Fini les tristes silhouettes battant la semelle sur les boulevards. La version moderne de l'homme-sandwich est plus dynamique et jongle, captant ainsi mieux l'attention.
Les sign spiners sont toujours vêtus d'un t-shirt rouge.

Vidéo: Les sign spiners à l'oeuvre

(m24/l'écho) - Les hommes-sandwichs ne sont plus ce qu'ils étaient : aux Etats-Unis, les hommes-sandwichs sont dorénavant des athlètes qui font voltiger les affiches avec adresse pour attirer l'attention du chaland.

Nicholas Thomson, 20 ans, est devenu « voltigeur d'affiches » (« sign spinner ») depuis qu'il a été embauché il y a un an par la société publicitaire Aarrow Advertising qui essaime ses escadrilles de voltigeurs dans tout le pays pour faire de la publicité de proximité.

 

6,40 euros/heure pour jongler

Avec ses compères, tous vêtus d'un T-shirt rouge, ils font tournoyer de façon spectaculaire des pancartes en forme de grosse flèche vantant un nouveau complexe immobilier au centre de la capitale. « C'est bien payé : 10 dollars de l'heure (6,40 euros) et 10 cents de plus pour chaque passe supplémentaire », explique cet étudiant chargé d'entraîner les nouveaux venus dans l'équipe.

Parmi les passes qui sont des phases de jonglerie élaborée, il montre « le flip simple », un exercice facile où on retourne la pancarte comme une crêpe, « l'hélicoptère » ou « le tour du monde », beaucoup plus savants, où l'affiche virevolte tout autour du jongleur.

« Pour faire ce job, il faut être quelqu'un d'énergique, qui aime se faire remarquer et qui se considère comme un athlète », explique Thomas Brunet, un des dirigeants d'Aarrow Advertising. « Parce que vous êtes dehors cinq à sept heures d'affilée à faire tout le temps de l'exercice.
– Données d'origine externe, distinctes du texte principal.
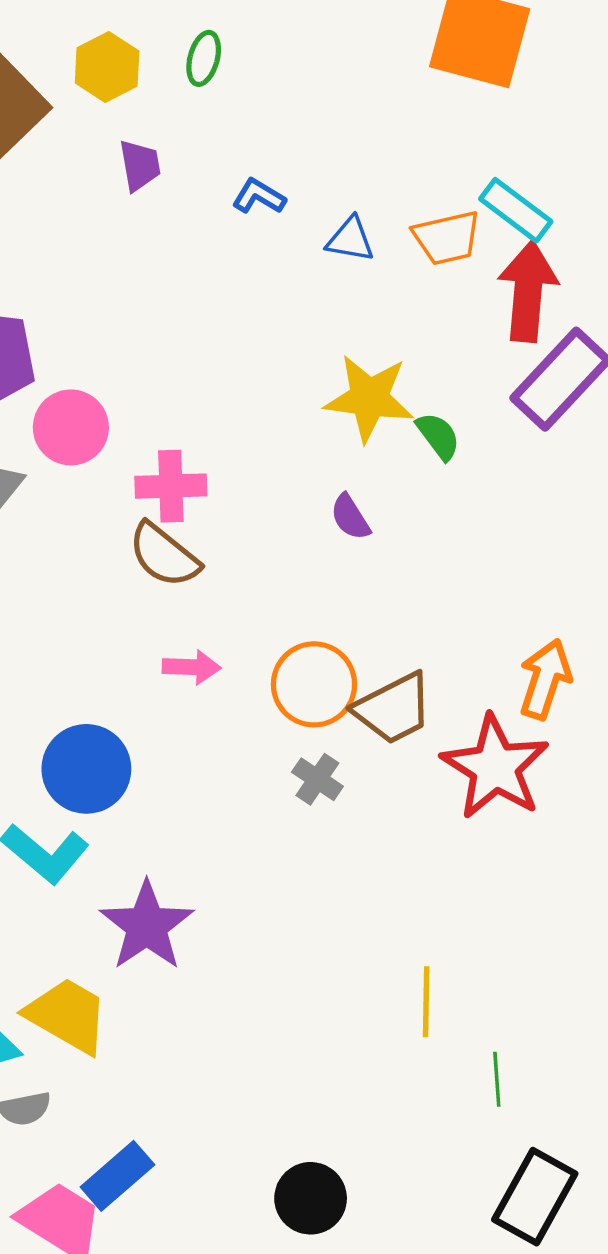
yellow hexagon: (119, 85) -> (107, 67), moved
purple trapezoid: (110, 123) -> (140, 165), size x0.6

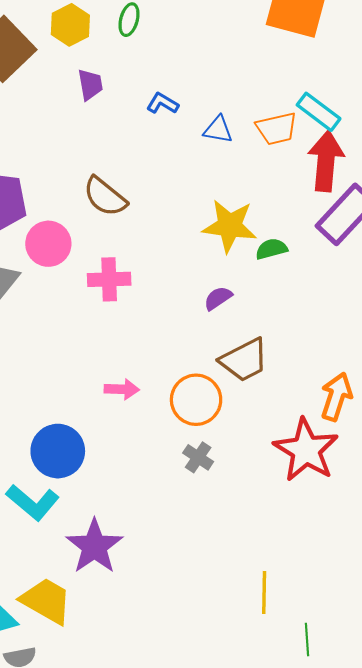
green semicircle: (438, 436) -> (271, 249), turned -68
purple semicircle: (350, 517) -> (218, 298), turned 88
brown semicircle: (164, 555) -> (105, 197), moved
brown trapezoid: (393, 709) -> (244, 360), moved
Certaines passes sont difficiles à réaliser. Tout le monde ne peut pas le faire », avance-t-il.

 

Success story

Fondée en Californie en 2002 par un ancien étudiant qui s'ennuyait à faire l'homme-sandwich, la société emploie maintenant 700 voltigeurs dans tout le pays pour faire, aux feux rouges, la publicité de magasins, de restaurants ou d'immeubles à louer. Son chiffre d'affaires devrait atteindre entre 5 et 7 millions de dollars (entre 3,2 et 4,6 millions d'euros) cette année. « Ca fait un petit changement depuis que nous avons commencé », commente, satisfait, Thomas Brunet.
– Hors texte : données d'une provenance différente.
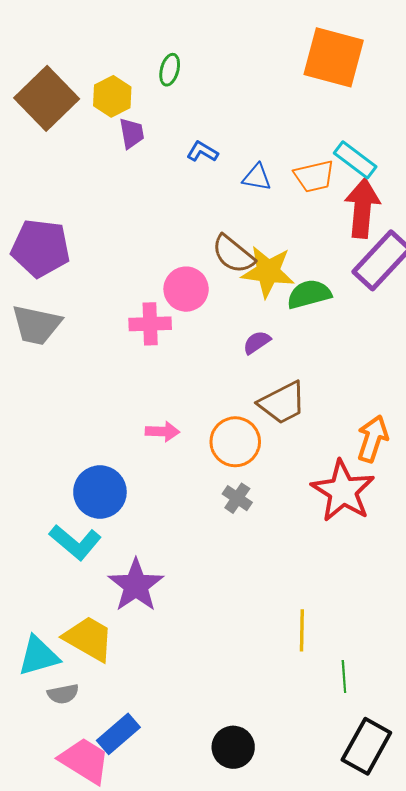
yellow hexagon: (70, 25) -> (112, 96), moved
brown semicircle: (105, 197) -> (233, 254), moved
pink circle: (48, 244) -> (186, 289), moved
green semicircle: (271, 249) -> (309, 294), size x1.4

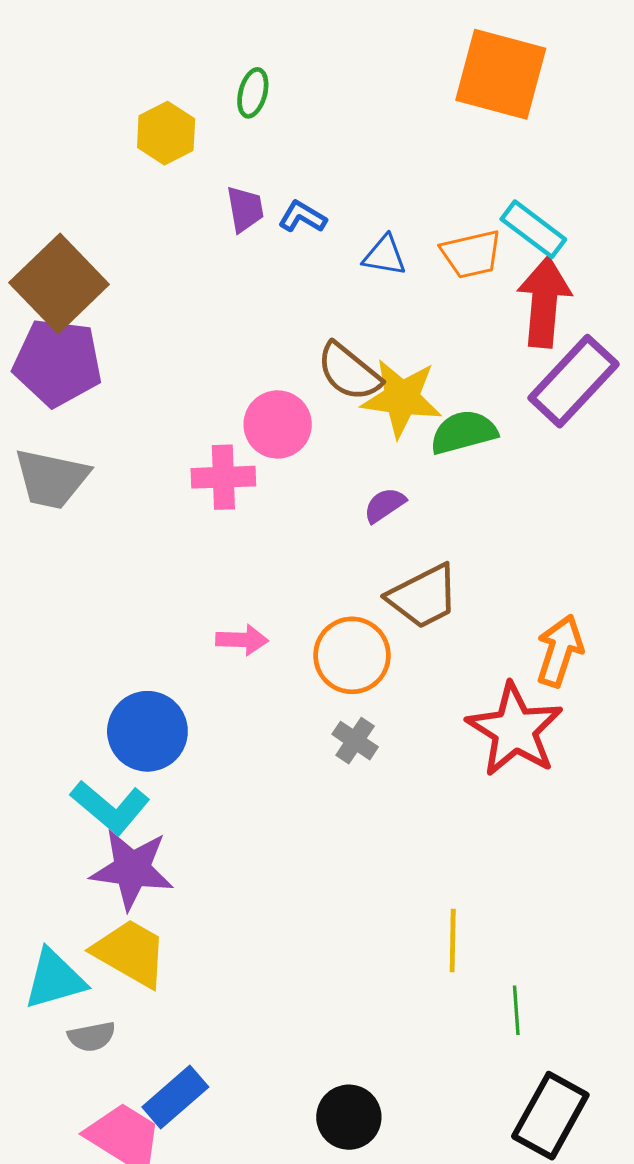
brown square: (47, 98) -> (59, 283), moved
purple trapezoid: (132, 133) -> (245, 209), moved
purple star: (136, 585) -> (132, 869), moved, turned -30

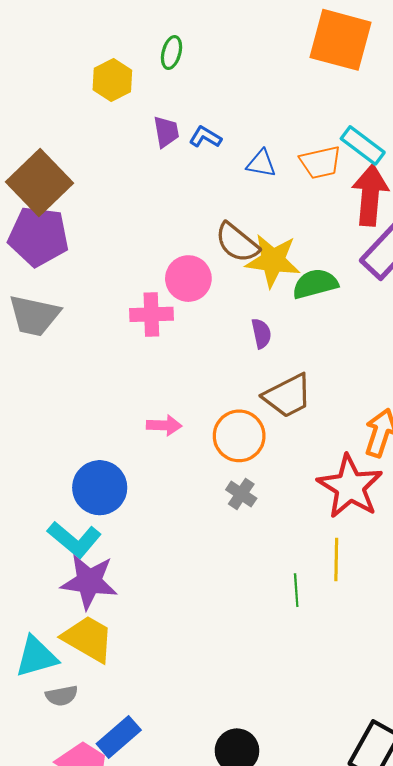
purple semicircle: (385, 505) -> (261, 333), turned 112
yellow line: (453, 940) -> (336, 559), moved
green line: (516, 1010) -> (296, 590), moved

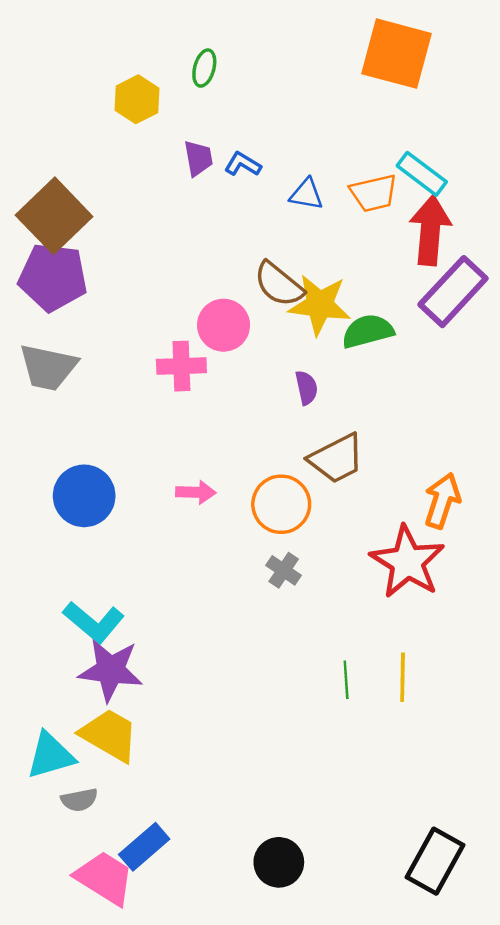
blue circle: (100, 488) -> (84, 496), moved
yellow line: (336, 559) -> (403, 677), moved

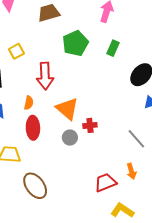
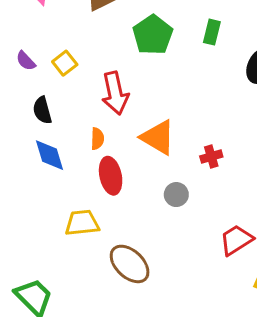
red cross: (90, 125) -> (211, 156), moved
gray circle: (70, 138) -> (176, 195), moved

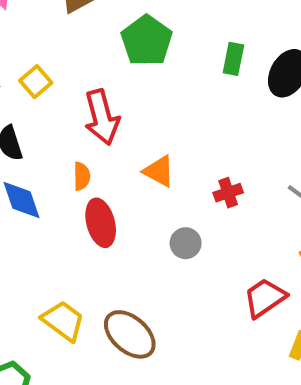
green rectangle: (212, 32) -> (233, 59), moved
orange triangle: (158, 137) -> (159, 171), size x0.7
yellow trapezoid: (82, 223) -> (63, 321), moved, turned 45

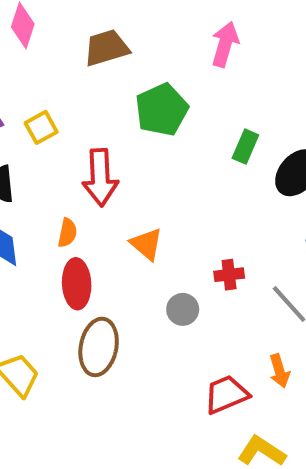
red cross: (228, 193) -> (229, 275), moved
gray circle: (186, 243) -> (183, 309), moved
brown ellipse: (130, 334) -> (99, 347), moved, turned 48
Sa société édite même, pour ses clients, un catalogue de 200 passes à choisir pour vanter sa marque et prévoit même de franchiser son savoir-faire. L'entreprise, présente dans sept grandes villes américaines, dont Los Angeles, New York et Washington, emploie d'abord des étudiants et des lycéens. « On les paye mieux qu'un simple homme-sandwich parce qu'on demande de la technique », ajoute-t-il.

 

Un camp d'entraînement d'une semaine

N'est pas voltigeur d'affiches qui veut. Pour intégrer l'équipe et apprendre la technique, l'aspirant doit passer par « un camp d'entraînement » d'une semaine, où on lui enseigne les tours de jonglerie à raison de six heures par jour. « On traite cela comme un sport. Les gars pratiquent tous les jours avec des entraîneurs, des sifflets », commente Thomas Brunet.
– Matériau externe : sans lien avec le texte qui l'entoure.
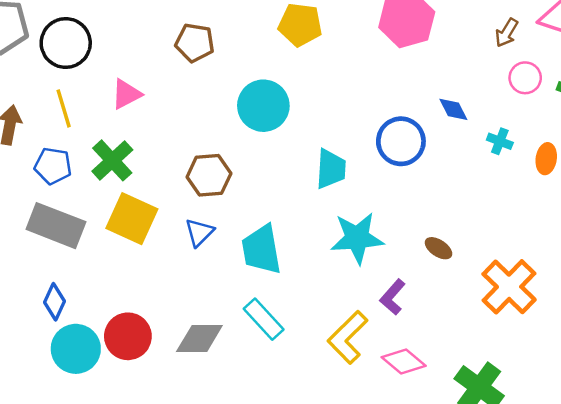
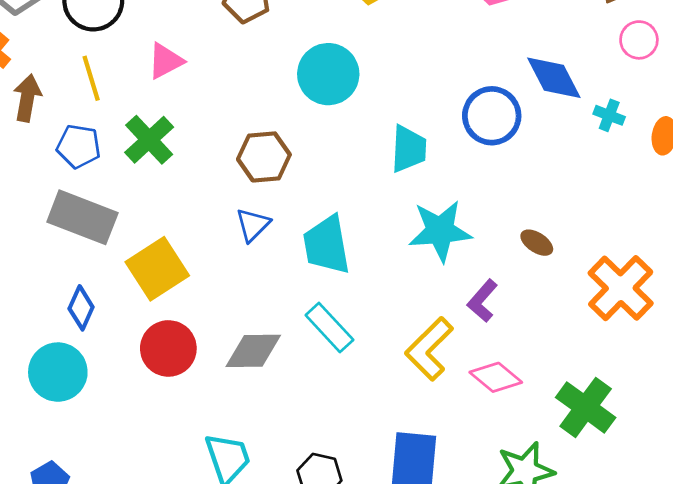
blue diamond: (453, 109) -> (554, 78), size x1.6
yellow square: (132, 219) -> (157, 269), moved, turned 33
cyan circle: (76, 349) -> (58, 372), moved

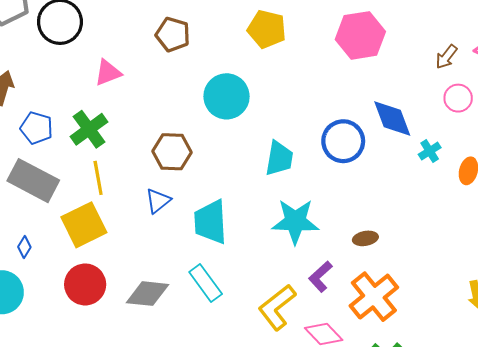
yellow line: (91, 78) -> (98, 178), moved
cyan cross: (609, 115) -> (430, 151), turned 30
brown ellipse: (537, 243) -> (365, 238), turned -50
orange cross: (621, 288) -> (374, 297), moved
blue diamond: (81, 308) -> (24, 247), size x0.7

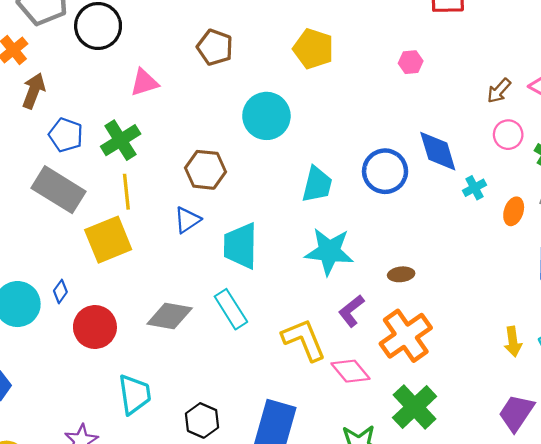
pink hexagon: (360, 35) -> (411, 62), size x0.5
blue diamond: (24, 247) -> (60, 291), moved
red circle: (85, 284) -> (95, 327), moved
yellow L-shape: (277, 307) -> (304, 340), turned 102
Le numéro classique consiste à faire tournoyer la pancarte à bout de bras et tout autour de soi avant de faire une pause, un genou à terre en simulant un solo de guitare, pour laisser le temps aux promeneurs et aux automobilistes de lire l'affiche. « Ainsi, on accroît la fréquentation des magasins et on renforce la reconnaissance des marques », dit le patron.